• **What is needed**: From the data, return each line holding the word "typedef".
Record excerpts Block Start
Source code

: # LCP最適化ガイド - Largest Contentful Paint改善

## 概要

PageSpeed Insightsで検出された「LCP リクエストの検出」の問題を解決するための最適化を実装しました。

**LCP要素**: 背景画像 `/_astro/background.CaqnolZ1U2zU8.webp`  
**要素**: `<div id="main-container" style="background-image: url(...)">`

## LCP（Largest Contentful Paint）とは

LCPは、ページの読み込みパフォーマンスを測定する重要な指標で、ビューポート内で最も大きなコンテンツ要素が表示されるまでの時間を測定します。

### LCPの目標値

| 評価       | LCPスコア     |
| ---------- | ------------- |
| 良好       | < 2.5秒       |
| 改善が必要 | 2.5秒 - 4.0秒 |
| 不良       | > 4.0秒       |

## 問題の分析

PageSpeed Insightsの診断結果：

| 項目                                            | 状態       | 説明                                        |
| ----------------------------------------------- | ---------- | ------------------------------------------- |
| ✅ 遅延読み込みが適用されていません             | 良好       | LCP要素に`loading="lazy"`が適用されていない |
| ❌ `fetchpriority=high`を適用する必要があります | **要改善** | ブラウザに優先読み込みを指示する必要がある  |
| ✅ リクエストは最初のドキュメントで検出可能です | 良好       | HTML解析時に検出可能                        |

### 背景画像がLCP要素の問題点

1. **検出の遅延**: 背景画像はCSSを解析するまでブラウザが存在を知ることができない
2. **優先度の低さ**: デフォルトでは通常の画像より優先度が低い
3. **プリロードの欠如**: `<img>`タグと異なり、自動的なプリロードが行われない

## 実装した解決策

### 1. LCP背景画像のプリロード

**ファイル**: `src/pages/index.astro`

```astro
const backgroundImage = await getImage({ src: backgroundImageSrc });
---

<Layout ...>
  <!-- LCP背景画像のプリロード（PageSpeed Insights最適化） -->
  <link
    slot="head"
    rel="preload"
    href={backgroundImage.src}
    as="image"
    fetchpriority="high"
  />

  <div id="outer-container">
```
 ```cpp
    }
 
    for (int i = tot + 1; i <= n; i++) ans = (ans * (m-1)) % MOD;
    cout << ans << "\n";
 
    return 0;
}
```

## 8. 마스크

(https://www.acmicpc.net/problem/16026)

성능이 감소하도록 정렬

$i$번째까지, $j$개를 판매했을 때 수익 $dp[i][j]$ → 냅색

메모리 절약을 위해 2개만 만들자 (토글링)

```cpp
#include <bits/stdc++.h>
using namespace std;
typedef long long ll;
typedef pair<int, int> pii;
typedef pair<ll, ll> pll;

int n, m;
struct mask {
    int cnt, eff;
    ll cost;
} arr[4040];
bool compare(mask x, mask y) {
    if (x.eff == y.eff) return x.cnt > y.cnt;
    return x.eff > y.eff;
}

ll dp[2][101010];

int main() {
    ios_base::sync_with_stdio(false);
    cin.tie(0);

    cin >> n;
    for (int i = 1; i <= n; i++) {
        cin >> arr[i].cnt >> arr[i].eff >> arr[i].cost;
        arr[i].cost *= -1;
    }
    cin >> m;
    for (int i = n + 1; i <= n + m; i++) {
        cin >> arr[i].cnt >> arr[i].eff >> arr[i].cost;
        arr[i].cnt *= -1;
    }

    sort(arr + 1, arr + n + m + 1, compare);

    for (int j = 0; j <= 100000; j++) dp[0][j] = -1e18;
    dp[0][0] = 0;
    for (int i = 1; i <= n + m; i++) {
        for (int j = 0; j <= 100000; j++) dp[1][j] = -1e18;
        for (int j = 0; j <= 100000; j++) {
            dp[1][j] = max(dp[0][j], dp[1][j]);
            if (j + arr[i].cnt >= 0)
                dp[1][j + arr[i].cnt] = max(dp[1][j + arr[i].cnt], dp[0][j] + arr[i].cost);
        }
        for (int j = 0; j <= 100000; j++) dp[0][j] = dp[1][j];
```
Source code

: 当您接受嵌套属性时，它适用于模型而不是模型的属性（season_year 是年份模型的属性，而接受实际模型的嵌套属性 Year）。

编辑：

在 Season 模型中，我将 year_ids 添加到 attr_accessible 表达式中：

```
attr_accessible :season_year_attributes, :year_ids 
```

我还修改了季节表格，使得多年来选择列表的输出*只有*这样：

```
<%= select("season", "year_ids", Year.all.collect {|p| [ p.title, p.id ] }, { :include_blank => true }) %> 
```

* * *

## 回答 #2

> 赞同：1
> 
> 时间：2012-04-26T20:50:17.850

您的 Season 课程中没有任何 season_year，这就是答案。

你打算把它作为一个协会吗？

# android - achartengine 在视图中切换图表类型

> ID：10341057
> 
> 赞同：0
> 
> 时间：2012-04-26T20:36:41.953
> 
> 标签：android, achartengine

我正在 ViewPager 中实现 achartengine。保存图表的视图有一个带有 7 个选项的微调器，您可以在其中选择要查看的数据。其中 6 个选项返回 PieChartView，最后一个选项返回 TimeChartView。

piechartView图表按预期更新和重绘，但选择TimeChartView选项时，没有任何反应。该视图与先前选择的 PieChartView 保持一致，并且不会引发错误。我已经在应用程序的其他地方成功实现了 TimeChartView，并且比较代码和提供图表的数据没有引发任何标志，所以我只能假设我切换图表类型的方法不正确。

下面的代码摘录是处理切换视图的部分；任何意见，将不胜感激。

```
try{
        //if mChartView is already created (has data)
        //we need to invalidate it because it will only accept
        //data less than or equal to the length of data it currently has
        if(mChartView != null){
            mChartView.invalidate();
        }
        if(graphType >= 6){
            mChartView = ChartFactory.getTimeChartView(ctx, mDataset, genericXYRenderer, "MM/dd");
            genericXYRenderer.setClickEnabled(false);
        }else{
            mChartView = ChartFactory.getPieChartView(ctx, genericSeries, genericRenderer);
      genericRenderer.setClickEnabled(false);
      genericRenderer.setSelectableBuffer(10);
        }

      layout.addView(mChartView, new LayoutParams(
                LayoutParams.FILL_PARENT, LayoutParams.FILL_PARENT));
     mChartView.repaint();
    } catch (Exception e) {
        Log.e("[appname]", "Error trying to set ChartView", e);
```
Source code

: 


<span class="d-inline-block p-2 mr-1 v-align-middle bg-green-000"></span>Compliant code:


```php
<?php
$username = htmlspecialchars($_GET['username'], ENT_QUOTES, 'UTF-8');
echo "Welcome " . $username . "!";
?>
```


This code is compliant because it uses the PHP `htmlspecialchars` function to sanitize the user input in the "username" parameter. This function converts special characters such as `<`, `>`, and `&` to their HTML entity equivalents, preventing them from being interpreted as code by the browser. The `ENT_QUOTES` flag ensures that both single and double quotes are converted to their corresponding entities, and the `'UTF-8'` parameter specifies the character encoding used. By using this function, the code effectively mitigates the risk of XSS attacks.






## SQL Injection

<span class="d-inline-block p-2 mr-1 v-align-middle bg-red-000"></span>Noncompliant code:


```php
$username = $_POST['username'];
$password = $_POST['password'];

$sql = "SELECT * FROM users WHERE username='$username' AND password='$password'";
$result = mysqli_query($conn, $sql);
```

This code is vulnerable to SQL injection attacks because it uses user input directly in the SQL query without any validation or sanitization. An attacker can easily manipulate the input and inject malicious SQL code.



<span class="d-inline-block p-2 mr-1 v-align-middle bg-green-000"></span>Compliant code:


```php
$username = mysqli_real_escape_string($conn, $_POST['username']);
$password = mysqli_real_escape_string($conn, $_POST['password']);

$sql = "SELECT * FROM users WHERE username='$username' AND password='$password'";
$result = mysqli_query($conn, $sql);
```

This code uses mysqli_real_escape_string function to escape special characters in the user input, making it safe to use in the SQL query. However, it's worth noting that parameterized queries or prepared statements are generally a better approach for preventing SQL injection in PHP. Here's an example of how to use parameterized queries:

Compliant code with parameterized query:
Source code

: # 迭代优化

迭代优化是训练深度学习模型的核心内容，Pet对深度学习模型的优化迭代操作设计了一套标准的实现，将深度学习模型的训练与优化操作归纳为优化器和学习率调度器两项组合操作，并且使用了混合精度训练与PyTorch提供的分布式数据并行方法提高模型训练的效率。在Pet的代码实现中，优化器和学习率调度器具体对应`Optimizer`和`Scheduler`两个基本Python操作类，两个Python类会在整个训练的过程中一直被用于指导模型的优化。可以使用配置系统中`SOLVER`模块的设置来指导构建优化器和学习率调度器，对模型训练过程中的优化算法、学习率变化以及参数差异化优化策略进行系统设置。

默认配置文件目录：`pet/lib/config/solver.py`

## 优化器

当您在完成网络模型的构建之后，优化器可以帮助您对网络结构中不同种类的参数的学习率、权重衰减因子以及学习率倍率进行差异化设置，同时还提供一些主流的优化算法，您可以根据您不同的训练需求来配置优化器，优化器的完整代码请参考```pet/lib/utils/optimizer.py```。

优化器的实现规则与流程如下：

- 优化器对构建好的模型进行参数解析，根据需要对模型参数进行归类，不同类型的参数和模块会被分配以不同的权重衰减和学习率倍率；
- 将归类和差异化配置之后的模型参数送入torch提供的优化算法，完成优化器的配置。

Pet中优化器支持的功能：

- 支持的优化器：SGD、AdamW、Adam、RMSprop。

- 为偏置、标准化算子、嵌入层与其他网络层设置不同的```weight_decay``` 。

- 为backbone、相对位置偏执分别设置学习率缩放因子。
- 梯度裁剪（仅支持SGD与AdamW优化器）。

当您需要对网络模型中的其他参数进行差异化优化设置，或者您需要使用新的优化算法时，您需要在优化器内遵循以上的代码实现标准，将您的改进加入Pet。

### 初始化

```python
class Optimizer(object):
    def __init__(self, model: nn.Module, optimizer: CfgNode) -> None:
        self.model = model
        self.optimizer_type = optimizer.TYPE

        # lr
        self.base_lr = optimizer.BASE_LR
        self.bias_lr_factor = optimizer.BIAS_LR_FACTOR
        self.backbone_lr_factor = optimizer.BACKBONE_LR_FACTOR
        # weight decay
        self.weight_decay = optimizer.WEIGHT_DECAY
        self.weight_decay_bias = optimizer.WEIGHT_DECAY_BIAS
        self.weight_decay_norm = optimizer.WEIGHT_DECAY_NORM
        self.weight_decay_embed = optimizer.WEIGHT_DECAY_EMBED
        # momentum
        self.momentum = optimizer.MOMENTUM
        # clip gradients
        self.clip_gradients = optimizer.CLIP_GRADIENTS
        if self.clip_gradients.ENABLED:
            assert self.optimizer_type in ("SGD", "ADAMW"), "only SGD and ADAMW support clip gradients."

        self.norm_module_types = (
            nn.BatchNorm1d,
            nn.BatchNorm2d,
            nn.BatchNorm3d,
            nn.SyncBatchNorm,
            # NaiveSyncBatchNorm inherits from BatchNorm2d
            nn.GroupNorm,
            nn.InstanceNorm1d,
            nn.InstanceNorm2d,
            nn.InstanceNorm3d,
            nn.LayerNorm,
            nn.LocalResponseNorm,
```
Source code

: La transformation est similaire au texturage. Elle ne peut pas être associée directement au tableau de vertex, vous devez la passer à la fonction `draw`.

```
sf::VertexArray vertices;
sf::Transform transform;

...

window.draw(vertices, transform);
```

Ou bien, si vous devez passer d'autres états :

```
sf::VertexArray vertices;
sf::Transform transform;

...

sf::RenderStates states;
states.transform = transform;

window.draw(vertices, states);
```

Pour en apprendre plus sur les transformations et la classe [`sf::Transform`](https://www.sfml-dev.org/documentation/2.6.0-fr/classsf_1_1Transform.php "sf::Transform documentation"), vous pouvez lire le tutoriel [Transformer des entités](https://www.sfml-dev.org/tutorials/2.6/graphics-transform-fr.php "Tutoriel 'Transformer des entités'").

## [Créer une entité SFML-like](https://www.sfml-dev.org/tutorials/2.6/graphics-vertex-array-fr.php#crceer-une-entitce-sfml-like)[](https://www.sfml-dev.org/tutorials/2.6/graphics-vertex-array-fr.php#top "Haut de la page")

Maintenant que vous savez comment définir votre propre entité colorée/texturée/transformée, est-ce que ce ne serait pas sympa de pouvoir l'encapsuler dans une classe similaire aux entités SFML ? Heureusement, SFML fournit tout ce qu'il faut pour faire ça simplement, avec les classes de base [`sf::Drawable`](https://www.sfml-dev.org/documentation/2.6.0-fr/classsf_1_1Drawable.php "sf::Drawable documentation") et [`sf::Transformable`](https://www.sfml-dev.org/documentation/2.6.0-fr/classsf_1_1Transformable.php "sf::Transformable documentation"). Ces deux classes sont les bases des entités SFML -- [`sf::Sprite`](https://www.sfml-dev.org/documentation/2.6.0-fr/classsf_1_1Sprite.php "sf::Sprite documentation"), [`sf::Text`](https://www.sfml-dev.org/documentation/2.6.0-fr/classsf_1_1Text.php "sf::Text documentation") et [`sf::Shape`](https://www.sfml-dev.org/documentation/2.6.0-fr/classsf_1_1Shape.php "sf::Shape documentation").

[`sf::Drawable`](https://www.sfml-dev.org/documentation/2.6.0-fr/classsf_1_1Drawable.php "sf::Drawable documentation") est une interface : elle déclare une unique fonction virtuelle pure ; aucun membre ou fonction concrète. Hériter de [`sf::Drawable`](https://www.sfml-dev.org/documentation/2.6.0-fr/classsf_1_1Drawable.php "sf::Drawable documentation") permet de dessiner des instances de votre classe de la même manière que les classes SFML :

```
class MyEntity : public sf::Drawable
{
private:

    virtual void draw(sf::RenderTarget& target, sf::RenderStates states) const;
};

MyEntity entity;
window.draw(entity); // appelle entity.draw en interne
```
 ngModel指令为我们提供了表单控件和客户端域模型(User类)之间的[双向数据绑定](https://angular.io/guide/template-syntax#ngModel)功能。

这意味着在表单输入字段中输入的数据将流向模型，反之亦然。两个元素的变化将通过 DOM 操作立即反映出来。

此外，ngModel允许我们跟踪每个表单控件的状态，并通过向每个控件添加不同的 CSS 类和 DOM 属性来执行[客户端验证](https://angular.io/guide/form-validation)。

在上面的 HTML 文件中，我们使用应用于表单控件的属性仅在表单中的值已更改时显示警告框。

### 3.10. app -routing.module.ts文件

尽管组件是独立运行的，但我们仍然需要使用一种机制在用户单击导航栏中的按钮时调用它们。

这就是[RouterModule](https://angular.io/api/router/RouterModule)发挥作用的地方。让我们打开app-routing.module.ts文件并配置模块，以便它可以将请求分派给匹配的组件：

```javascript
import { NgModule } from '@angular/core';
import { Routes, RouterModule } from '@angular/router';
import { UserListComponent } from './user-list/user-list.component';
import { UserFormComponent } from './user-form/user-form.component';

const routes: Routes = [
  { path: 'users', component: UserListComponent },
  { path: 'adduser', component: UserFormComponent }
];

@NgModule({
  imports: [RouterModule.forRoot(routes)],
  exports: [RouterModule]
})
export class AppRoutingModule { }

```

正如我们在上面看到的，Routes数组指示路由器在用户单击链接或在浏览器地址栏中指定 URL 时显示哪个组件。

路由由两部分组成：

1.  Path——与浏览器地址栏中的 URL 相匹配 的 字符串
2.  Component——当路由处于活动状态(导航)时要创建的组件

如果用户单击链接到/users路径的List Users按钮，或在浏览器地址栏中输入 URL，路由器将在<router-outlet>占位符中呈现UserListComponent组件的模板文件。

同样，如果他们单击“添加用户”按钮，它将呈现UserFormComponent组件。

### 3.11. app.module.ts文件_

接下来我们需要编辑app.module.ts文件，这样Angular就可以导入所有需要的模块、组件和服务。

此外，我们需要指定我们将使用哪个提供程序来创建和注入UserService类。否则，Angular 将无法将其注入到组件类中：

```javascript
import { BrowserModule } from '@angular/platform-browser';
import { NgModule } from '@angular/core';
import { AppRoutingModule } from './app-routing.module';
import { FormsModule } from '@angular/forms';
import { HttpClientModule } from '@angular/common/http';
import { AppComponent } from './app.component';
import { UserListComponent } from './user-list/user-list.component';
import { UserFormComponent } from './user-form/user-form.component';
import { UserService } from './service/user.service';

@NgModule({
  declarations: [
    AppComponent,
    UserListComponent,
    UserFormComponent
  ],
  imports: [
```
Record excerpts Block End
• **Solution to the problem**:
typedef long long ll;
typedef pair<int, int> pii;
typedef pair<ll, ll> pll;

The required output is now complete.